From SABR member John Thorn at Our Game on May 31, 2012:

I delivered this keynote speech yesterday morning at the 24th annual Cooperstown Symposium on Baseball and American Culture. 

I am honored to address such a passionate and learned gathering. The title of this keynote speech—Baseball’s Unchanging Past: A Necessary Illusion—evokes not only our oddly hallowed location, this lovely place where baseball was not invented, but also America’s enduring fascination with its national game, always changing in ways so minute that it seems to remain, comfortingly, the same.

Kierkegaard has written that life may only be understood backwards, but it must be lived forwards. For the duration of this conference at least, we will do our best to reverse that dictum. Hoping to grasp what happened in baseball and the larger culture—and why—we will plant our feet in the sands of the past and wiggle our toes a bit, just to see what it felt like to be alive then.

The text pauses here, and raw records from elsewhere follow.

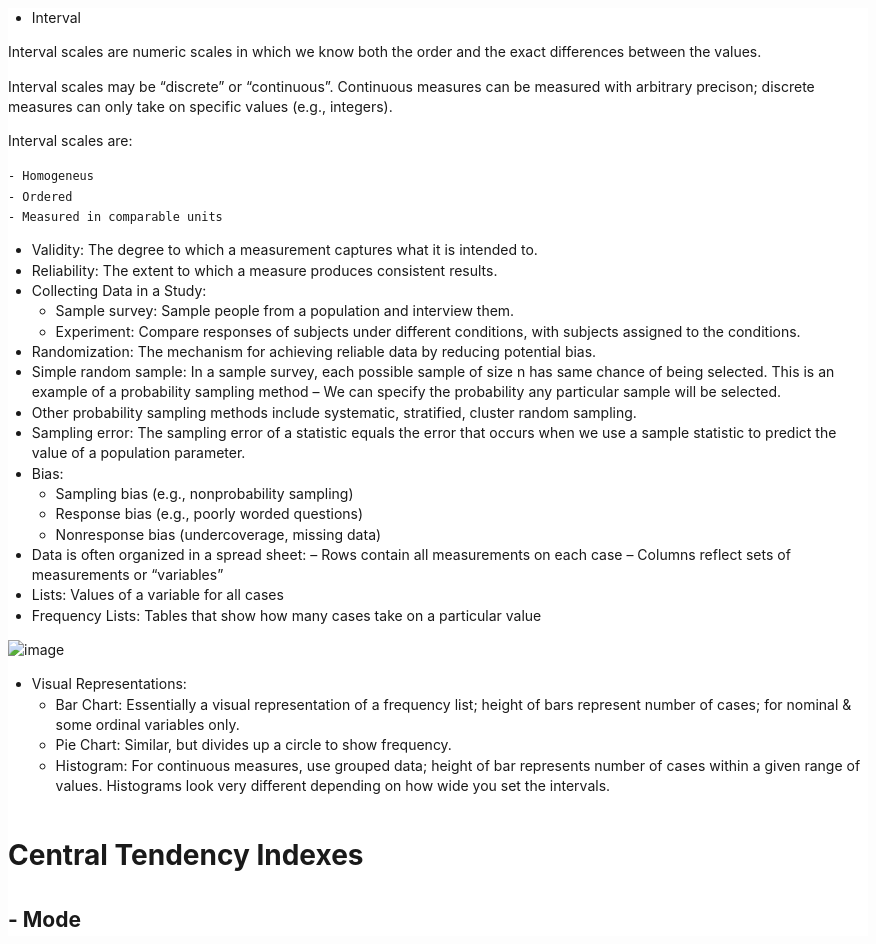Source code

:   - Interval 

Interval scales are numeric scales in which we know both the order and the exact differences between the values.

Interval scales may be “discrete” or “continuous”. Continuous measures can be measured with arbitrary precison; discrete measures can only take on specific values
(e.g., integers).

Interval scales are:

    - Homogeneus
    - Ordered
    - Measured in comparable units
   
- Validity: The degree to which a measurement captures what it is intended to.
- Reliability: The extent to which a measure produces consistent results.
- Collecting Data in a Study:
  - Sample survey: Sample people from a population and interview them.
  - Experiment: Compare responses of subjects under different conditions, with subjects assigned to the conditions.
- Randomization: The mechanism for achieving reliable data by reducing potential bias.
- Simple random sample: In a sample survey, each possible sample of size n has same chance of being selected.
This is an example of a probability sampling method – We can specify the probability any particular sample will be selected.
- Other probability sampling methods include systematic, stratified, cluster random sampling.
- Sampling error: The sampling error of a statistic equals the error that occurs when we use a sample statistic to predict the value of a population parameter.
- Bias:
  - Sampling bias (e.g., nonprobability sampling)
  - Response bias (e.g., poorly worded questions)
  - Nonresponse bias (undercoverage, missing data)
- Data is often organized in a spread sheet:
  – Rows contain all measurements on each case
  – Columns reflect sets of measurements or “variables”
- Lists: Values of a variable for all cases
- Frequency Lists: Tables that show how many cases take on a particular value  

![image](https://user-images.githubusercontent.com/75806093/124896946-24ea4a00-dfde-11eb-9bef-7781a3bb5874.png)

- Visual Representations:
  - Bar Chart: Essentially a visual representation of a frequency list; height of bars represent number of cases; for nominal & some ordinal variables only.
  - Pie Chart: Similar, but divides up a circle to show frequency.
  - Histogram: For continuous measures, use grouped data; height of bar represents number of cases within a given range of values. Histograms look very different
depending on how wide you set the intervals.

# <a id ="central-tendency-indexes"></a>Central Tendency Indexes
## - Mode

The overlay of modern analytic constructs will not be worth much until we do that.

Baseball’s popularity is primarily about the present, but its charm, its essential appeal, is about the past. A proud and vibrant anachronism, baseball is determinedly out of fashion—slow to move with the times, yet always in fashion, always our game. A museum of America’s original democratic values and ideals about the player and the team, baseball serves as a monument to who we once were … and might be again. It is our Eden, our Garden, its gates long since closed yet to which we might enter once again.